Salem Radio Network News Friday, January 21, 2022


Three Sudanese protesters shot dead in more anti-military rallies

By Nafisa Eltahir

KHARTOUM (Reuters) -Sudanese security forces fired tear gas and shot dead three protesters on Thursday as crowds thronged the capital Khartoum and other cities in more anti-military rallies, according to medics and Reuters witnesses.

Crackdowns on demonstrations since an October coup have left at least 60 people dead and many more injured, according to a group of medics aligned with the protest movement.

As in previous demonstrations, mobile phone and internet services were largely cut from late morning, Reuters jouranlists and internet blockage observatory Netblocks said.

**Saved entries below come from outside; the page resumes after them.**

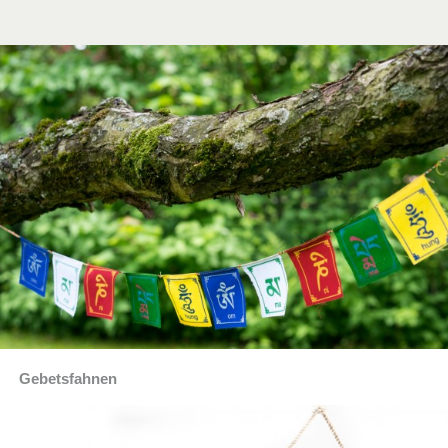
Gebetsfahnen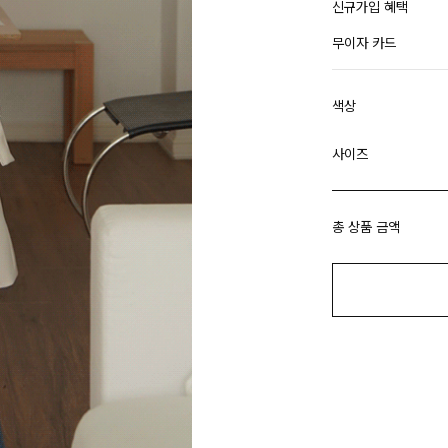
신규가입 혜택
무이자 카드
색상
사이즈
총 상품 금액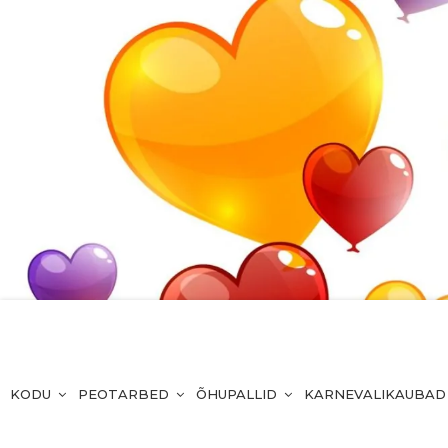
KODU
PEOTARBED
ÕHUPALLID
KARNEVALIKAUBAD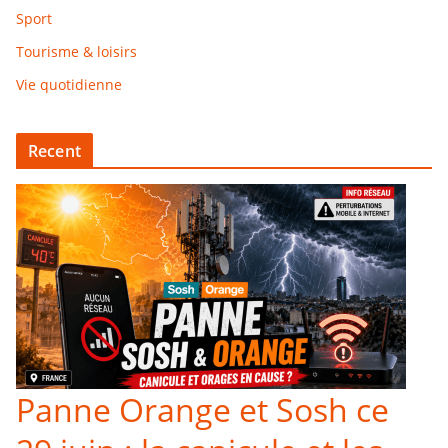
Sport
Tourisme & loisirs
Vie quotidienne
Recent
Panne Orange et Sosh ce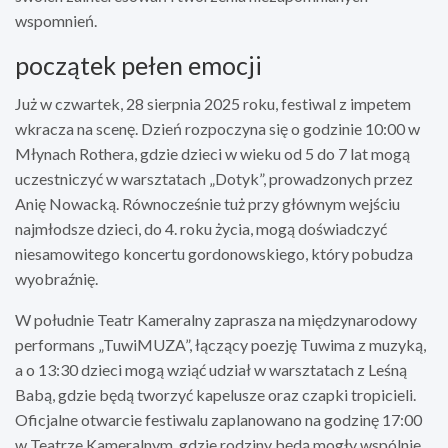
wspomnień.
początek pełen emocji
Już w czwartek, 28 sierpnia 2025 roku, festiwal z impetem
wkracza na scenę. Dzień rozpoczyna się o godzinie 10:00 w
Młynach Rothera, gdzie dzieci w wieku od 5 do 7 lat mogą
uczestniczyć w warsztatach „Dotyk”, prowadzonych przez
Anię Nowacką. Równocześnie tuż przy głównym wejściu
najmłodsze dzieci, do 4. roku życia, mogą doświadczyć
niesamowitego koncertu gordonowskiego, który pobudza
wyobraźnię.
W południe Teatr Kameralny zaprasza na międzynarodowy
performans „TuwiMUZA”, łączący poezję Tuwima z muzyką,
a o 13:30 dzieci mogą wziąć udział w warsztatach z Leśną
Babą, gdzie będą tworzyć kapelusze oraz czapki tropicieli.
Oficjalne otwarcie festiwalu zaplanowano na godzinę 17:00
w Teatrze Kameralnym, gdzie rodziny będą mogły wspólnie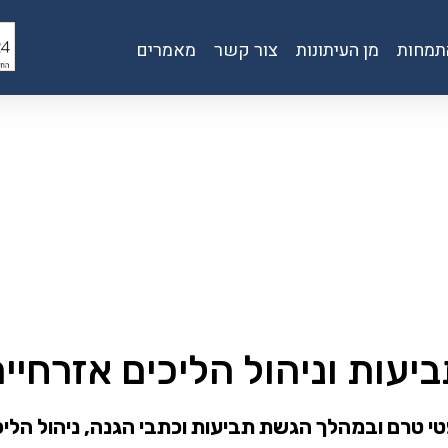
תמחות
מן העיתונות
צור קשר
מאמרים
יעות וניהול הליכים אזרחיי
שפטי טרם ובמהלך הגשת תביעות וכתבי הגנה, ניהול הליכ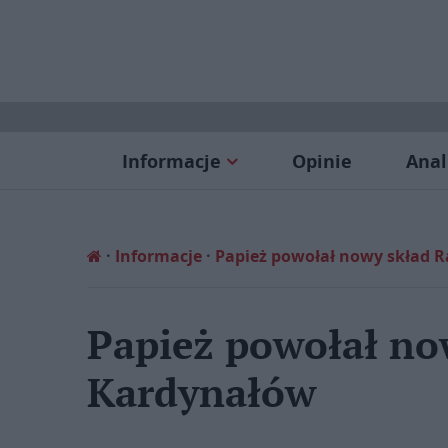
Informacje
Opinie
Anal
Informacje
Papież powołał nowy skład 
Papież powołał no
Kardynałów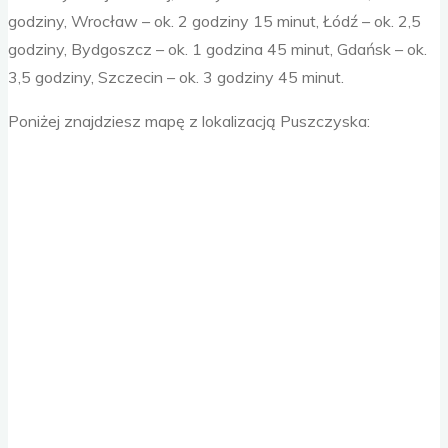
godziny, Wrocław – ok. 2 godziny 15 minut, Łódź – ok. 2,5
godziny, Bydgoszcz – ok. 1 godzina 45 minut, Gdańsk – ok.
3,5 godziny, Szczecin – ok. 3 godziny 45 minut.
Poniżej znajdziesz mapę z lokalizacją Puszczyska: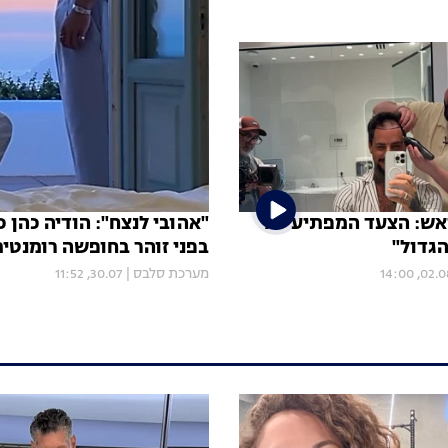
אש: הצעד המפתיע של
"אהובי לנצח": הודיה כהן 
הגדול"
בפני זוהר בחופשה רומנטי
02.08, 14:
מערכת סלבס
|
30.07, 11:52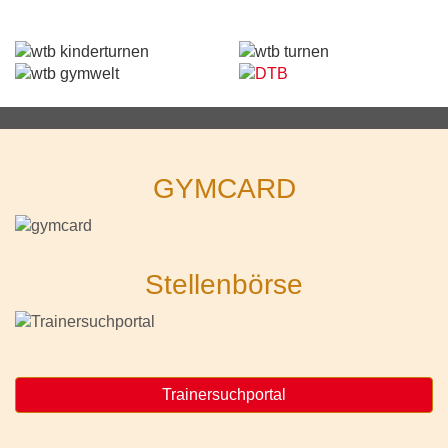
GYMCARD
Stellenbörse
Trainersuchportal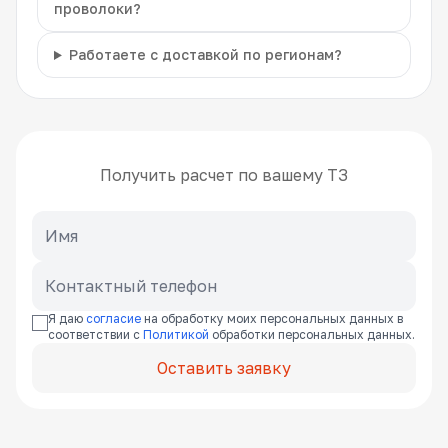
проволоки?
Работаете с доставкой по регионам?
Получить расчет по вашему ТЗ
Я даю
согласие
на обработку моих персональных данных в
соответствии с
Политикой
обработки персональных данных.
Оставить заявку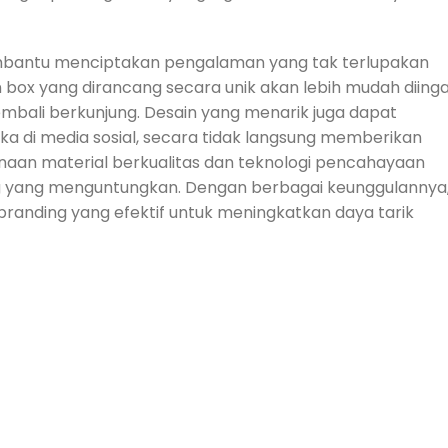
membantu menciptakan pengalaman yang tak terlupakan
 box yang dirancang secara unik akan lebih mudah diing
bali berkunjung. Desain yang menarik juga dapat
di media sosial, secara tidak langsung memberikan
unaan material berkualitas dan teknologi pencahayaan
ang yang menguntungkan. Dengan berbagai keunggulannya
 branding yang efektif untuk meningkatkan daya tarik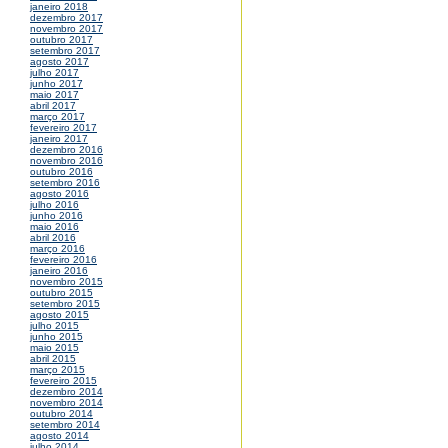
janeiro 2018
dezembro 2017
novembro 2017
outubro 2017
setembro 2017
agosto 2017
julho 2017
junho 2017
maio 2017
abril 2017
março 2017
fevereiro 2017
janeiro 2017
dezembro 2016
novembro 2016
outubro 2016
setembro 2016
agosto 2016
julho 2016
junho 2016
maio 2016
abril 2016
março 2016
fevereiro 2016
janeiro 2016
novembro 2015
outubro 2015
setembro 2015
agosto 2015
julho 2015
junho 2015
maio 2015
abril 2015
março 2015
fevereiro 2015
dezembro 2014
novembro 2014
outubro 2014
setembro 2014
agosto 2014
julho 2014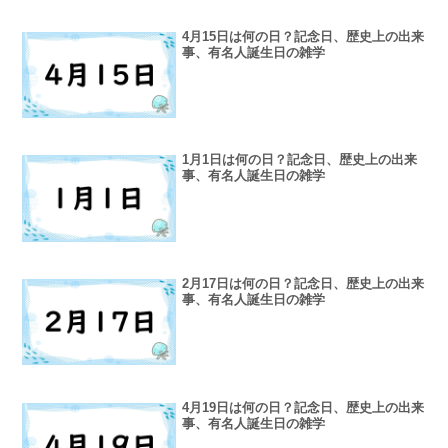
4月15日は何の日？記念日、歴史上の出来
事、有名人誕生日の雑学
1月1日は何の日？記念日、歴史上の出来
事、有名人誕生日の雑学
2月17日は何の日？記念日、歴史上の出来
事、有名人誕生日の雑学
4月19日は何の日？記念日、歴史上の出来
事、有名人誕生日の雑学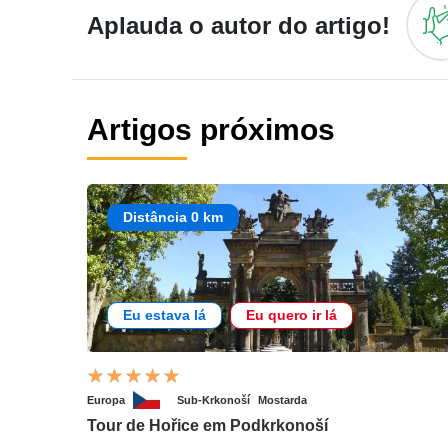
Aplauda o autor do artigo!
Artigos próximos
Distância 0 km
Eu estava lá
Eu quero ir lá
Europa
Sub-Krkonoší
Mostarda
Tour de Hořice em Podkrkonoší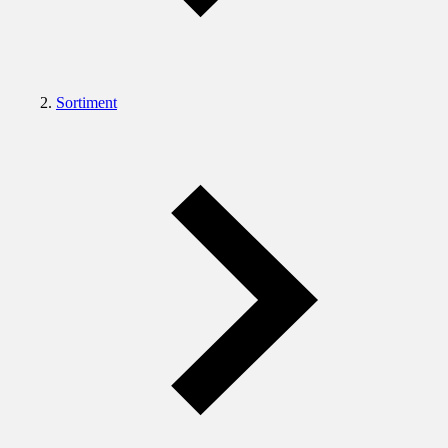
Sortiment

Most bridges between Khartoum and its sister cities of Bahri and Omdurman were also closed.

Protesters attempted once again to reach Khartoum’s presidential palace to keep up pressure on the military, whose coup halted a power-sharing arrangement negotiated after the 2019 overthrow of Omar al-Bashir.

“We will occupy the streets once more, heading for the tyrant’s palace, rejecting military rule, and adhering to peacefulness, our strongest weapon,” said a statement from resistance committees in advance.

The rallies were the first of several rounds of protests planned for this month.

The latest victims were all protesters and died from bullets shot by security personnel to the head, thigh and chest during rallies in the cities of Bahri and Omdurman, the Central Commitee of Sudanese Doctors said.

There was no immediate comment from authorities, who justify the coup as a “correction” needed to stabilise the transition. They have said peaceful protests are permitted and those responsible for causing casualties will be held to account.

The protests come four days after Abdalla Hamdok resigned as prime minister, throwing Sudan’s future deeper into uncertainty.

Hamdok became prime minister in 2019 and oversaw major economic reforms before being deposed in the coup then returning in a failed bid to salvage the power-sharing arrangement.